[Renaissance in Italy Vol. 3 by John Addington Symonds]@TWC D-Link bookRenaissance in Italy Vol. 3 CHAPTER III 3/107
It remains for us after our own fashion to pay some such homage to Pisano. The chief difficulty with which the student of early art and literature has to deal, is the insufficiency of positive information.
Instead of accurate dates and well-established facts he finds a legend, rich apparently in detail, but liable at every point to doubt, and subject to attack by plausible conjecture.
In the absence of contemporary documents and other trustworthy sources of instruction, he is tempted to substitute his own hypotheses for tradition and to reconstruct the faulty outlines of forgotten history according to his own ideas of fitness.
The Germans have been our masters in this species of destructive, dubitative, restorative criticism; and it is undoubtedly flattering to the historian's vanity to constitute himself a judge and arbiter in cases where tact and ingenuity may claim to sift the scattered fragment of confused narration.

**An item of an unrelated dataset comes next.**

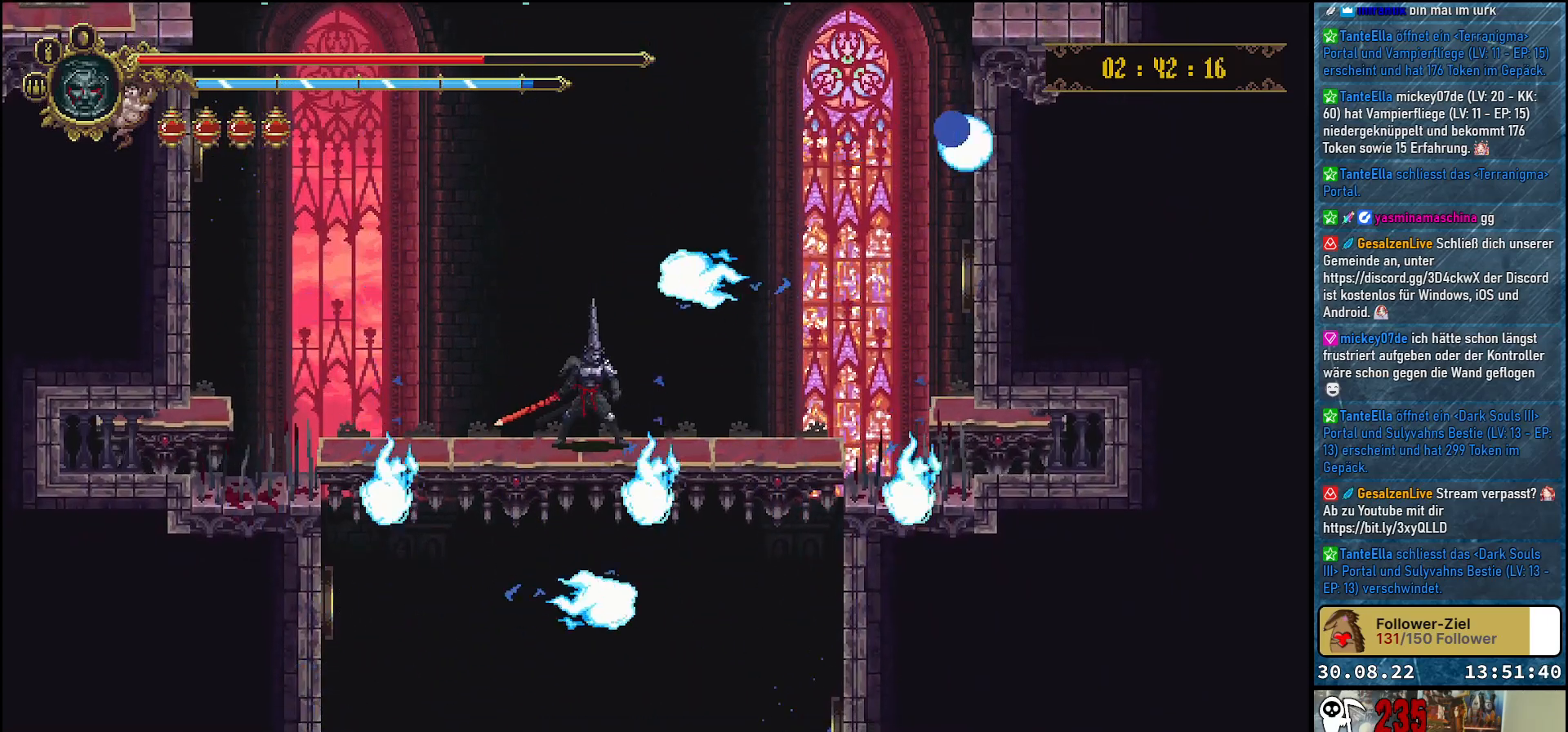
{"buttons": [], "left_stick": "center", "right_stick": "center", "events": []}
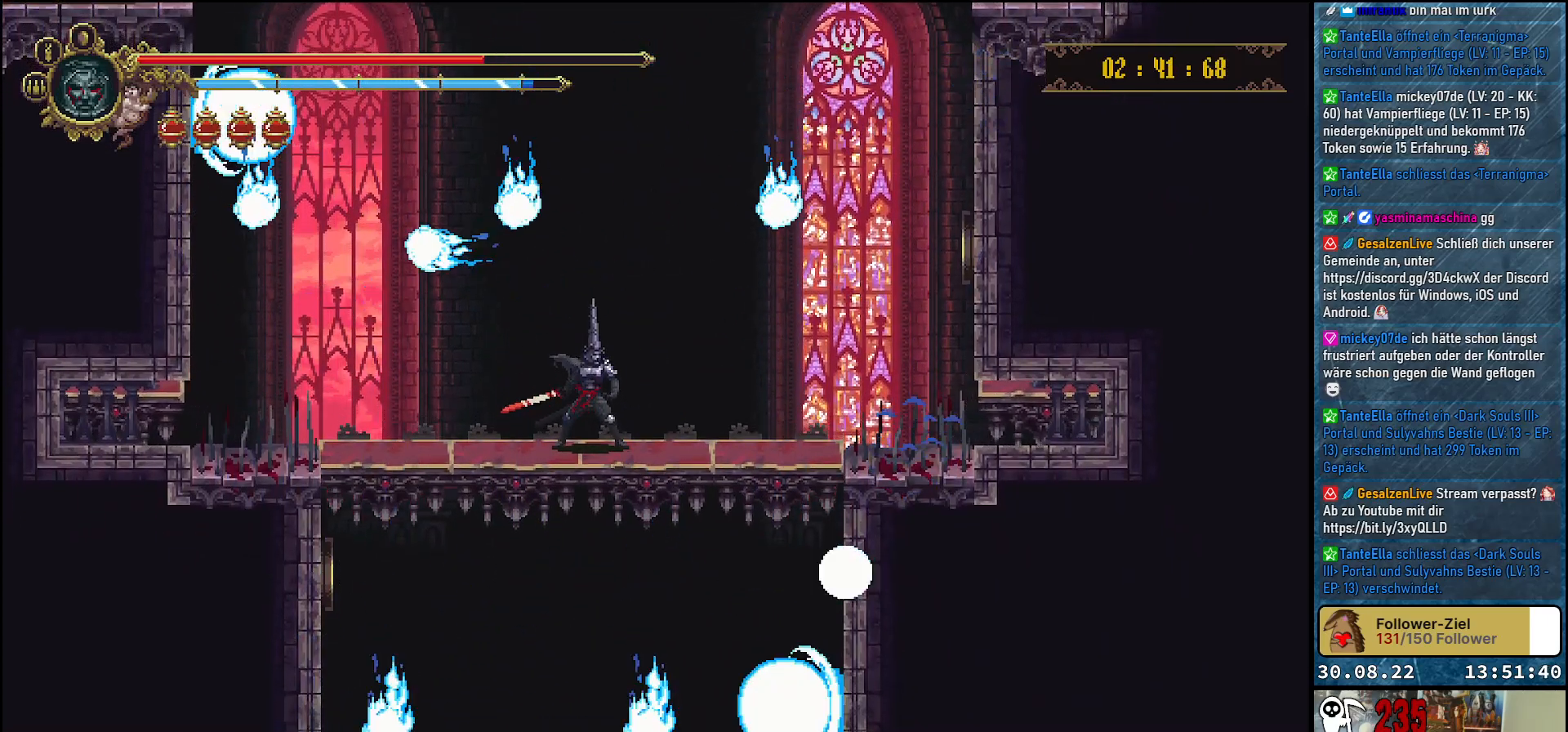
{"buttons": [], "left_stick": "center", "right_stick": "center", "events": []}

Yet to resist this temptation is in many cases a plain and simple duty. Tradition, when not positively disproved, should be allowed to have its full value; and a sounder historic sense is exercised in adopting its testimony with due caution, than in recklessly rejecting it and substituting guesses which the lack of knowledge renders unsubstantial. Tradition may err about dates, details, and names.